Weissberg J B, Herion J C, Walker R I, Palmer J G
Cancer Res. 1978 Jun;38(6):1523-7.
Cycloheximide (CHM), a potent inhibitor of protein synthesis, has been reported to protect rat intestinal crypt cells from mitotic inhibition by nitrogen mustard (HN2). For investigation of the effect of CHM on the bone marrow toxicity of HN2, CHM (1.0 mg/kg) and HN2 in doses up to 2.5 mg/kg were given i.p. to rats. Twenty-eight % (13 of 46) of rats given HN2 alone died within 5 days. Only 4% (2 of 45) of rats pretreated with CHM died within 5 days after the administration of HN2. Rats pretreated with CHM had significantly less leukopenia and granulocytopenia than did rats given HN2 alone, and their bone marrow cellularity, assessed by histological sections and total femoral marrow cell counts, was greater than that of animals given HN2 alone. Bone marrow DNA synthesis, as measured by in vitro [3H]thymidine incorporation, was decreased 2 hr after HN2 injection, appeared to recover at 4 hr, but was further decreased at 24 and 48 hr. CHM given up to 20 min before HN2 reversed the effect of HN2 on DNA synthesis at 2 and 4 hr. A variable protective effect of CHM was observed at 24 and 48 hr. These studies indicate that CHM increases the survival of HN2-treated rats and partially protects rat bone marrow cells from HN2 cytotoxicity.
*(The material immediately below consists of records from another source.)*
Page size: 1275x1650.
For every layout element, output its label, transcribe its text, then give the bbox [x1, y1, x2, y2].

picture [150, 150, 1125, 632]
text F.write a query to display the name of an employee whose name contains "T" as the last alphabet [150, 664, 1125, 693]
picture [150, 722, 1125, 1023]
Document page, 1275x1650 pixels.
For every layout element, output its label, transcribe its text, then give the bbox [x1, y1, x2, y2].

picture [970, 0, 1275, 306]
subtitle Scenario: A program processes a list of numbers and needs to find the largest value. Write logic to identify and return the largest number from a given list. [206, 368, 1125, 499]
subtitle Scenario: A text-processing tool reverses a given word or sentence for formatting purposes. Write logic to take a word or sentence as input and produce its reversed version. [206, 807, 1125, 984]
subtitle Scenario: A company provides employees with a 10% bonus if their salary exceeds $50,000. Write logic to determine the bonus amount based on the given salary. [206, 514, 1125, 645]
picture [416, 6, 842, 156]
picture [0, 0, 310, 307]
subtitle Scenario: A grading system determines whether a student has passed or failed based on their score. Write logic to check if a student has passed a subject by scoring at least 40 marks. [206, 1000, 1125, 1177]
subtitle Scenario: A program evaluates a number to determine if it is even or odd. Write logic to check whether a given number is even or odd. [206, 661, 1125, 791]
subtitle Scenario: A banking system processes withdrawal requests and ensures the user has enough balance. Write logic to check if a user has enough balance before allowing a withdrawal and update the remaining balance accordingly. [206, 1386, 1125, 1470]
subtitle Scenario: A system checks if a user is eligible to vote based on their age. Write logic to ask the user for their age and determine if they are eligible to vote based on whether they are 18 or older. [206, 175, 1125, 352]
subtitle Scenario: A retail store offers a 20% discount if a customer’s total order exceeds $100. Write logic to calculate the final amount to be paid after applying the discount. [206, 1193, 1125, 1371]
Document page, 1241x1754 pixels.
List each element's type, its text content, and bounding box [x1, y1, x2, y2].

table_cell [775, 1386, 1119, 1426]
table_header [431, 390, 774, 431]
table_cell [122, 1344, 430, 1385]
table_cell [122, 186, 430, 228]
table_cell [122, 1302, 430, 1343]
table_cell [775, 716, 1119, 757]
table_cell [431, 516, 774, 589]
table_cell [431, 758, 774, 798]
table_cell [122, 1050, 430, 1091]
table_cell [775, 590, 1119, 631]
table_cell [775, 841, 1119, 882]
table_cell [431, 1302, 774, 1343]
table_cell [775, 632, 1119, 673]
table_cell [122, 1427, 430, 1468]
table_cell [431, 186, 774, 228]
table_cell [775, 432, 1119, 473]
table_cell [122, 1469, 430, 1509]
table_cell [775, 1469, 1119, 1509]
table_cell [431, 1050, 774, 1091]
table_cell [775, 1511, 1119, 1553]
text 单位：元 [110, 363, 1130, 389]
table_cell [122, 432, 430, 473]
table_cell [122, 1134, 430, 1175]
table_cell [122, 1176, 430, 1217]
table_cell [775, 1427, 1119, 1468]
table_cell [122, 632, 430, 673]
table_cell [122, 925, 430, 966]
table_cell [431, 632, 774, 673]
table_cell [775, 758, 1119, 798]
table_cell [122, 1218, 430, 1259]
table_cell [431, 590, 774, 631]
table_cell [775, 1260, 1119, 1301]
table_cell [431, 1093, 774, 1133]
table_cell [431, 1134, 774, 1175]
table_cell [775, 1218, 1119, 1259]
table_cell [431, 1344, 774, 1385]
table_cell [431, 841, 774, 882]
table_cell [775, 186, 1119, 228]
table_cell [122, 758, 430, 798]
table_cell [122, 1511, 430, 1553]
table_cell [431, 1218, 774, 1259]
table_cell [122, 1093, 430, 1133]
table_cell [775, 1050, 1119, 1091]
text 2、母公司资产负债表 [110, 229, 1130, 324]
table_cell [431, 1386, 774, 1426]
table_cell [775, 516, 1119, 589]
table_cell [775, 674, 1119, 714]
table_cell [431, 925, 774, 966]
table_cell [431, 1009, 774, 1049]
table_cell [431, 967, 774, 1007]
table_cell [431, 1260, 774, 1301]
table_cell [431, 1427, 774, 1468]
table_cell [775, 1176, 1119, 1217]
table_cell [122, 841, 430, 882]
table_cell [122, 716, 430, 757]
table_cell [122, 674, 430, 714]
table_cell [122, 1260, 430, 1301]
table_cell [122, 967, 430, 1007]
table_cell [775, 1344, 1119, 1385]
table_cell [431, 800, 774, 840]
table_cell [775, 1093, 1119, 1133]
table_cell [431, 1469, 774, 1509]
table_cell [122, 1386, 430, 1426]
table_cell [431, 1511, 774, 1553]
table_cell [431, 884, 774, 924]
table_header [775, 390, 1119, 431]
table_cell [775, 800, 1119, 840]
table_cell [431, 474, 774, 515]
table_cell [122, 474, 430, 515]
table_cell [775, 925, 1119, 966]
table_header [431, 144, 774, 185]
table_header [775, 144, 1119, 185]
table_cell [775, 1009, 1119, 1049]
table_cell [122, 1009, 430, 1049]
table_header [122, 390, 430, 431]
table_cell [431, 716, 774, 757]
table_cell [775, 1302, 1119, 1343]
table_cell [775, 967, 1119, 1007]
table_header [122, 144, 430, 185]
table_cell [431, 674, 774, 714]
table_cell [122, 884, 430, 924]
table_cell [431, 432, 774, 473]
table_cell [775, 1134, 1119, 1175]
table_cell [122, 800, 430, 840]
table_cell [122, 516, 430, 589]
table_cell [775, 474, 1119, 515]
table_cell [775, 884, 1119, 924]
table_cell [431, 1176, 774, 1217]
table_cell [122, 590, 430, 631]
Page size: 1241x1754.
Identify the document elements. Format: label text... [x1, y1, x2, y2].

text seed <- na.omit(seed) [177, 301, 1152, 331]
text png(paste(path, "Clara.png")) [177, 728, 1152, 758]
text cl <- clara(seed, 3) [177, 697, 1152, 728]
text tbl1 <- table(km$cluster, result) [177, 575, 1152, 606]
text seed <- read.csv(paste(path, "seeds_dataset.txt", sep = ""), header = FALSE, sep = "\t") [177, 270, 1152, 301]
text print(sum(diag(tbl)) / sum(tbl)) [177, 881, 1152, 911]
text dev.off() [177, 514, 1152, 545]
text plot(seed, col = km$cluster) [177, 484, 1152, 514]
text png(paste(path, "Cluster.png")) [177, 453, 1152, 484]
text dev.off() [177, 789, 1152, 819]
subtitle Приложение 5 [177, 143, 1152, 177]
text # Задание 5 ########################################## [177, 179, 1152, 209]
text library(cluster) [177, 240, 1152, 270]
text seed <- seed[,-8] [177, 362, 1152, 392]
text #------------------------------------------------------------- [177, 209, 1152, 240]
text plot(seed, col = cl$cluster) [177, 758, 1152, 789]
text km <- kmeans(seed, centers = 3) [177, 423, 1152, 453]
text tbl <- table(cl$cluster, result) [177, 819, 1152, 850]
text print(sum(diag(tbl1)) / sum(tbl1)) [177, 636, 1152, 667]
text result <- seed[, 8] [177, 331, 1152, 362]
放线菌酮(CHM)是一种有效的蛋白质合成抑制剂,据报道它能保护大鼠肠道隐窝细胞免受氮芥(HN2)的有丝分裂抑制作用。为了研究CHM对HN2骨髓毒性的影响,将CHM(1.0毫克/千克)和剂量高达2.5毫克/千克的HN2腹腔注射给大鼠。单独给予HN2的大鼠中有28%(46只中的13只)在5天内死亡。在给予HN2后5天内,预先用CHM处理的大鼠中只有4%(45只中的2只)死亡。预先用CHM处理的大鼠白细胞减少和粒细胞减少明显少于单独给予HN2的大鼠,通过组织学切片和全股骨骨髓细胞计数评估,其骨髓细胞密度高于单独给予HN2的动物。通过体外[3H]胸腺嘧啶核苷掺入法测量,骨髓DNA合成在HN2注射后2小时减少,在4小时似乎恢复,但在24小时和48小时进一步减少。在HN2注射前20分钟给予CHM可逆转HN2在2小时和4小时对DNA合成的影响。在24小时和48小时观察到CHM有不同程度的保护作用。这些研究表明,CHM可提高HN2处理大鼠的存活率,并部分保护大鼠骨髓细胞免受HN2的细胞毒性作用。